Social scientists define mattering as the experience of being noticed, valued, and needed. Teachers may not always feel noticed or valued, but there’s no question that they are needed. Educators make a myriad of decisions each day in response to the academic, social, emotional, and behavioral needs of the humans in front of them.
Education is profoundly rewarding, but we can’t ignore the toll. When being needed is constant and the stakes are so high, we can see burnout, anxiety, sleep disruption, compassion fatigue, disengagement, and rising attrition, with ripple effects that touch learners, teams, and entire communities.
The issue isn’t how deeply we care. It’s that we care without setting boundaries.
I recently interviewed Jennifer Wallace, author of Mattering: The Secret to a Life of Deep Connection and Purpose, who described what happens when we begin to matter too much to others and not enough to ourselves. As she put it, “A true sense of mattering, the kind of mattering that allows us to thrive, is when we balance our own needs with the needs of others.”
So how do educators manage caring for others and themselves? Here are three practical ways to cultivate healthy mattering by protecting your time, attention, and energy.
1. Go Upstream (and Bring a Filter)
Time is a finite resource, and protecting it often comes down to a two-letter word many of us struggle to say: no. Enter a tried-and-true tool, the Eisenhower Decision Matrix. This tool guides us to categorize tasks by whether they are important, urgent, both, or neither.

- Important and urgent: Do.
Handle immediately. Top priority. - Important but not urgent: Decide.
Schedule it. Put it on the calendar. - Urgent but not important: Delegate.
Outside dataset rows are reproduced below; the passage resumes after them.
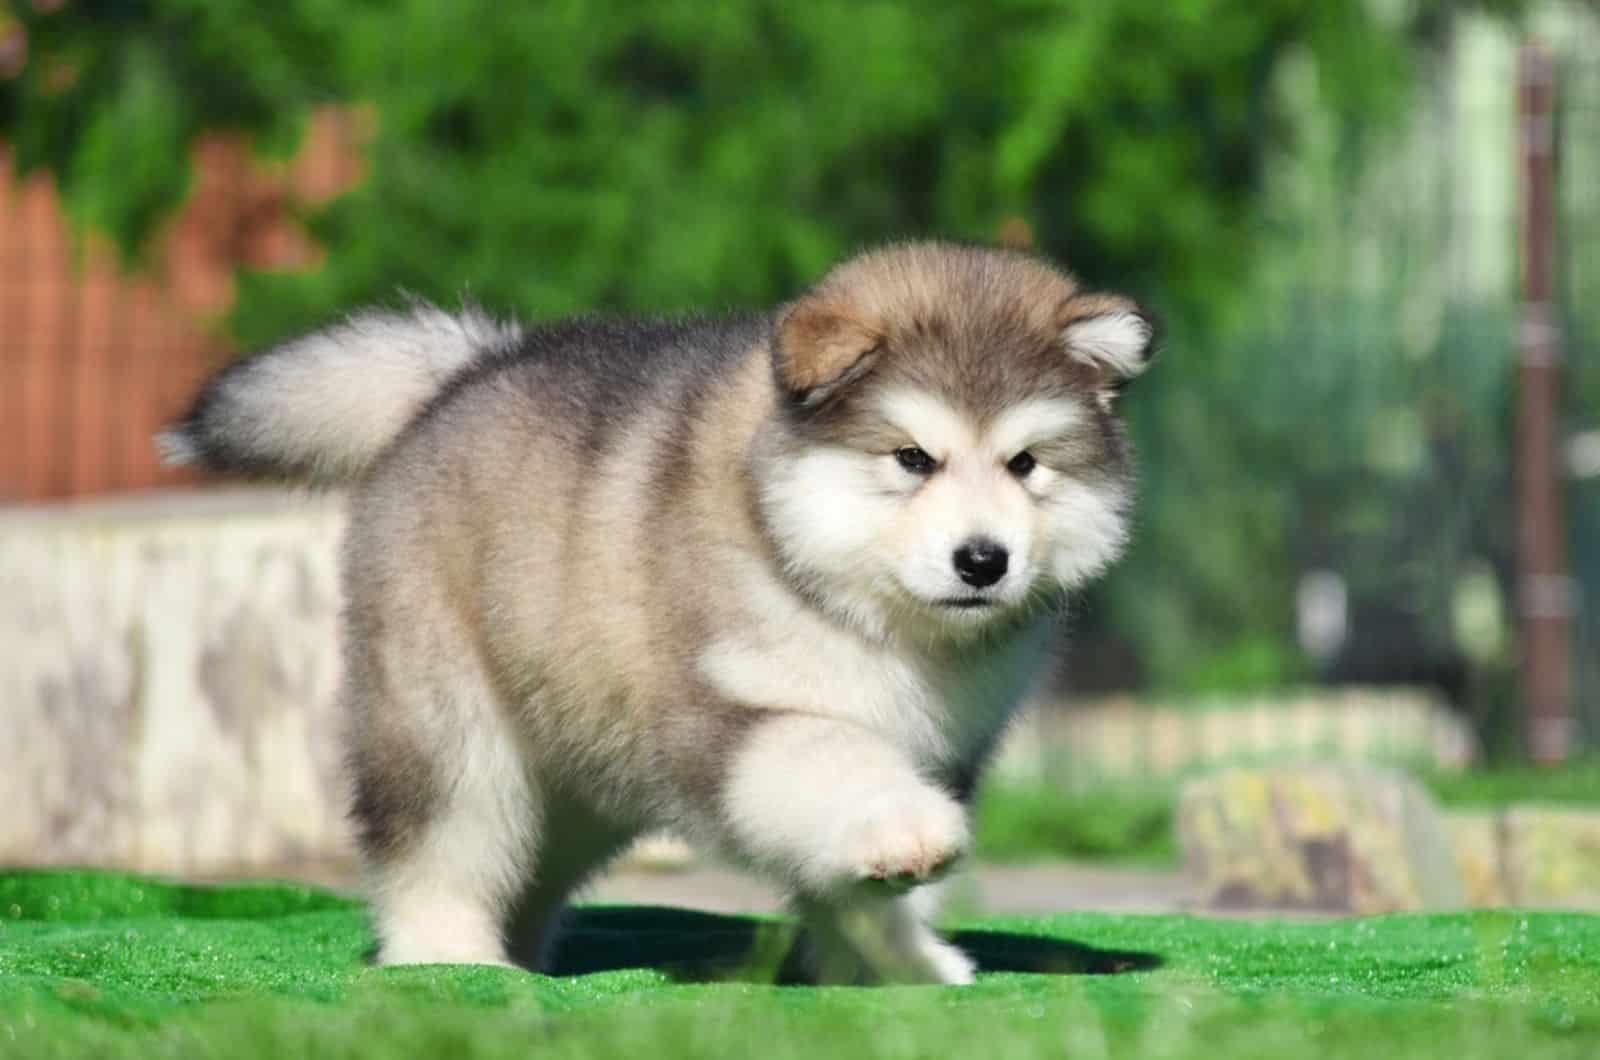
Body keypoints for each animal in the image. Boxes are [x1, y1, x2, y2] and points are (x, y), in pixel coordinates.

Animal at [162, 240, 1158, 986]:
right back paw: (451, 961)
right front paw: (906, 833)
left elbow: (863, 890)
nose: (985, 560)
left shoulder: (947, 746)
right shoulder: (724, 712)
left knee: (526, 867)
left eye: (1026, 464)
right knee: (442, 847)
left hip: (572, 773)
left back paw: (521, 957)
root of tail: (462, 378)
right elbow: (829, 761)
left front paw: (899, 964)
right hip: (450, 726)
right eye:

Ask for help or pass it on when possible. - Not urgent and not important: Delete.
Eliminate it. Let it go.
Let’s take it a step further and use it as a filter. We can use the matrix before we commit, rather than after we’re already overwhelmed. I keep the graphic above next to my computer as a visual cue to keep me on track. Whether it’s my idea or someone else’s request, I use the matrix as a proactive boundary tool.
One thing I do as often as possible is delegate to learners. Learners need to know they matter too, and delegating is about stepping back so they can step up.
Bonus filter: Ask yourself, “How would future me feel about me saying yes to this?” We’re often inclined to be generous with future me’s time, but it’s important to protect ourselves in the present and in the future.
2. Keep the Receipts
Here’s what’s wild: We can feel desperately needed yet still unnoticed and undervalued. We don’t always know our impact, and as humans, we come preloaded with a negativity bias.
Even when we experience wins throughout the day, we overwhelmingly notice the things that didn’t go our way. We can overcome this evolutionary adaptation by focusing our attention on process over outcomes and by practicing gratitude. To be clear, gratitude isn’t about ignoring what’s hard; it’s about refusing to overlook what’s good.
Try this Keep the Receipts gratitude practice by completing the following prompts:
- I felt noticed or valued when…
- I set a boundary and still mattered when…
- I left something better when I…
We don’t want to miss the moments that make us feel noticed and valued, so let’s “Keep the Receipts” and collect proof of what’s good, even when the work feels heavy.
3. Protect the Micro Moments
When energy is depleted, it’s hard to imagine doing more. But here’s the paradox: The rituals that restore us are often the first things we abandon when we’re overwhelmed.
Our minds lie to us, telling us we’re too tired to move our bodies, that binge-watching will reset us better than activities that bring us flow, and that we can skip the small practices that actually give us energy back.
Maybe it’s one meal a week with colleagues instead of another sad desk lunch. Maybe it’s a walk around campus before school starts. Maybe it’s 10 minutes with a puzzle, a podcast, or a journal. Maybe it’s 90 seconds to close our eyes and really breathe.
And while individual strategies can’t fix systemic problems like understaffing and unrealistic expectations, we can choose our micro moves that keep us going while we work toward bigger change.
Mattering is a basic human need, and it has to be sustainable. Caring deeply is part of who we are, but caring without boundaries comes at a real cost. That’s why protecting our time, attention, and energy isn’t selfish. This is how we show up as the best version of ourselves, for ourselves and for others. We don’t need to matter less. We need to matter in ways that allow us to thrive.